FlowLoss: Dynamic Flow-Conditioned Loss Strategy for Video Diffusion Models
This work addresses motion coherence issues in video generation for robotics applications, offering incremental improvements over existing flow supervision methods.
The paper tackled the problem of temporally incoherent motion in Video Diffusion Models by proposing FlowLoss, a dynamic flow-conditioned loss strategy that directly compares flow fields and uses a noise-aware weighting scheme, resulting in improved motion stability and faster convergence in early training stages.

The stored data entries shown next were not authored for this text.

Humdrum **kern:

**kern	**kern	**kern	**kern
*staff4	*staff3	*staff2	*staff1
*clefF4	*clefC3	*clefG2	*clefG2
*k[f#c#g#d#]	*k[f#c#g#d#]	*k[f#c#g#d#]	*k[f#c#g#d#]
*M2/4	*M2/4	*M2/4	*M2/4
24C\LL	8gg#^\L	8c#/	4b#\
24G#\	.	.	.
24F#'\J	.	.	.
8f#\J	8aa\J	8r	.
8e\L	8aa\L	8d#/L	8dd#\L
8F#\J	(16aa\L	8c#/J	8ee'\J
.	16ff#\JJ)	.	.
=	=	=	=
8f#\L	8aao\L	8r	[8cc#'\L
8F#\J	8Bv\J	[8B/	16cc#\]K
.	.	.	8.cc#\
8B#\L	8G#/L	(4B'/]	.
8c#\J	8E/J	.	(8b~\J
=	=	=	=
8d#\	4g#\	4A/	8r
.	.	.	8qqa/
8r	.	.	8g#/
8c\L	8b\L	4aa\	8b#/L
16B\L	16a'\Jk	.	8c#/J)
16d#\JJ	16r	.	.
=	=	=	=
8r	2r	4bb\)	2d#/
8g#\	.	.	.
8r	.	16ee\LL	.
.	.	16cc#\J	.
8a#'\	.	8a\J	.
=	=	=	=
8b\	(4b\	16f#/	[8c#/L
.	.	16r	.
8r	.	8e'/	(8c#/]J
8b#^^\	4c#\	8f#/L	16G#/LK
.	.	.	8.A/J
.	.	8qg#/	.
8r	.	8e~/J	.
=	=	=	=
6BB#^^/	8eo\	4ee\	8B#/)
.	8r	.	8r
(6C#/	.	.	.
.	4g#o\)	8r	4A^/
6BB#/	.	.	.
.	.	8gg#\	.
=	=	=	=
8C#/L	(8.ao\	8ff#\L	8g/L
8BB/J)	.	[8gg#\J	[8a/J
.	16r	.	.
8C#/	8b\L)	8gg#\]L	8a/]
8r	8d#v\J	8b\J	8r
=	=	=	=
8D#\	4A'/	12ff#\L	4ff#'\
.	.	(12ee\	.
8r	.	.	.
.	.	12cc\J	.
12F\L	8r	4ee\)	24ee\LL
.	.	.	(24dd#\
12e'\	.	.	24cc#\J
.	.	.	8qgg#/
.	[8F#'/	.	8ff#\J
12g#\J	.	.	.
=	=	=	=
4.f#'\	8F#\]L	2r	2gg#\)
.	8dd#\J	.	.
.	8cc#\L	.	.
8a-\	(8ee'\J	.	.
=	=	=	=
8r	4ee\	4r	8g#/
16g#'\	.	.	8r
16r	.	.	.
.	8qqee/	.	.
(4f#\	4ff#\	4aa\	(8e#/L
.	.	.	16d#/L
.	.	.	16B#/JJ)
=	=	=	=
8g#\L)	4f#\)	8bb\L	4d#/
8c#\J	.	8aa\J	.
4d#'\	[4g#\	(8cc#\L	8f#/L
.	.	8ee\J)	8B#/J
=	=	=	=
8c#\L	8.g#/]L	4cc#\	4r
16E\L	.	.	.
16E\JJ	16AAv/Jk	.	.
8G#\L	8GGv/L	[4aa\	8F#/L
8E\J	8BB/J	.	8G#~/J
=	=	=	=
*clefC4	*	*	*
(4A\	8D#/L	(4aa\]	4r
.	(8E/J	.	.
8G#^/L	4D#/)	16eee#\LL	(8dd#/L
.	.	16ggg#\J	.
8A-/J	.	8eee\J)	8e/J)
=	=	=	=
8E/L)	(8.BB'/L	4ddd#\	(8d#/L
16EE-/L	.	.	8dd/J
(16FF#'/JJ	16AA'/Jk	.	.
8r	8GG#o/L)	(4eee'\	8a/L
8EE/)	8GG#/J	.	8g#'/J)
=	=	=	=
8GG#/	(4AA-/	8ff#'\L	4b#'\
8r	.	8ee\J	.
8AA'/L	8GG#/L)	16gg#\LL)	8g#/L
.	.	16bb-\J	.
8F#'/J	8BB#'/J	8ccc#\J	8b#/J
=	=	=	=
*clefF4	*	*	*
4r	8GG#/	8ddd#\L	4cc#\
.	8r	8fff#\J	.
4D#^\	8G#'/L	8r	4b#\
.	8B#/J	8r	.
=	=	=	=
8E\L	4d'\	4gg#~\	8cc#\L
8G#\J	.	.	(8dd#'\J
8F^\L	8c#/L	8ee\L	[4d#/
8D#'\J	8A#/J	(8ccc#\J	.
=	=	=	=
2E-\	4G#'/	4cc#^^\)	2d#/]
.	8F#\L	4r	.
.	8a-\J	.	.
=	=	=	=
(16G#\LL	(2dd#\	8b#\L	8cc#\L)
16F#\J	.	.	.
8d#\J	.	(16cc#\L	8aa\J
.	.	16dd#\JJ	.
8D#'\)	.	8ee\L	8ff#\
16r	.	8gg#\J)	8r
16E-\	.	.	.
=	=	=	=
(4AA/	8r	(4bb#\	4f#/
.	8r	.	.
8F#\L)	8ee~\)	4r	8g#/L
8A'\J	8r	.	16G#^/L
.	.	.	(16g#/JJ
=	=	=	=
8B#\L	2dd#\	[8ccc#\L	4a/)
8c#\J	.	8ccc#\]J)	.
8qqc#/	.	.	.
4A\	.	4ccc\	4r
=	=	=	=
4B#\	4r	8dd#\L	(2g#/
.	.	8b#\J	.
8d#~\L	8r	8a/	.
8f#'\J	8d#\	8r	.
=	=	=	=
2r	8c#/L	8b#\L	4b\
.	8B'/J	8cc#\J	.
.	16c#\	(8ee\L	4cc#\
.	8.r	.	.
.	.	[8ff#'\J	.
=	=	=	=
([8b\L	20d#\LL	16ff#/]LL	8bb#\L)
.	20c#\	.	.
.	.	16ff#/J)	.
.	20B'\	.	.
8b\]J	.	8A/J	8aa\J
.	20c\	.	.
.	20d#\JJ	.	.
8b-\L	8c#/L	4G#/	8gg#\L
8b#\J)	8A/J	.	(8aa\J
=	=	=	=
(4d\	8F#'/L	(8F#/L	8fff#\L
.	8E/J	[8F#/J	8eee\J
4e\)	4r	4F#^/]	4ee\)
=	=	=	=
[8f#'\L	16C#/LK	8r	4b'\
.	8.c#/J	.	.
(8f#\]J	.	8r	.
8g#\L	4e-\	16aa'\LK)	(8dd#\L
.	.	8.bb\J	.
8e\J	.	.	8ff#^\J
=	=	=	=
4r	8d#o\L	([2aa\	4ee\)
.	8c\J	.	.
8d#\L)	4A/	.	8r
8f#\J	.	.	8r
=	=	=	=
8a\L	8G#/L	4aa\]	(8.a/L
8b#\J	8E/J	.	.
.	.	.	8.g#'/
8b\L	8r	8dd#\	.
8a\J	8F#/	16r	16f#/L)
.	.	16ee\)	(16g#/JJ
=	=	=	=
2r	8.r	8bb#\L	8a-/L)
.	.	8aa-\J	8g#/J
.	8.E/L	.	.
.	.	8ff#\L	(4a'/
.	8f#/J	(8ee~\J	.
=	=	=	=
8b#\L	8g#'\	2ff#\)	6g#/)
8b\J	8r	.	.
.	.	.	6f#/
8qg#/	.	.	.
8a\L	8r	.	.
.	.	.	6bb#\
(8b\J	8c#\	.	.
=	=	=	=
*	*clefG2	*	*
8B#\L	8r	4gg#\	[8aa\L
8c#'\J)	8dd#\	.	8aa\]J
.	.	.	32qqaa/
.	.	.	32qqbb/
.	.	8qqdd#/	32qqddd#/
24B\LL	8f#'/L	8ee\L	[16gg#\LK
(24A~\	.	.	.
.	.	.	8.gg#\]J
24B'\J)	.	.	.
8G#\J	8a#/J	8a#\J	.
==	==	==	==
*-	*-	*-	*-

Video Diffusion Models (VDMs) can generate high-quality videos, but often struggle with producing temporally coherent motion. Optical flow supervision is a promising approach to address this, with prior works commonly employing warping-based strategies that avoid explicit flow matching. In this work, we explore an alternative formulation, FlowLoss, which directly compares flow fields extracted from generated and ground-truth videos. To account for the unreliability of flow estimation under high-noise conditions in diffusion, we propose a noise-aware weighting scheme that modulates the flow loss across denoising steps. Experiments on robotic video datasets suggest that FlowLoss improves motion stability and accelerates convergence in early training stages. Our findings offer practical insights for incorporating motion-based supervision into noise-conditioned generative models.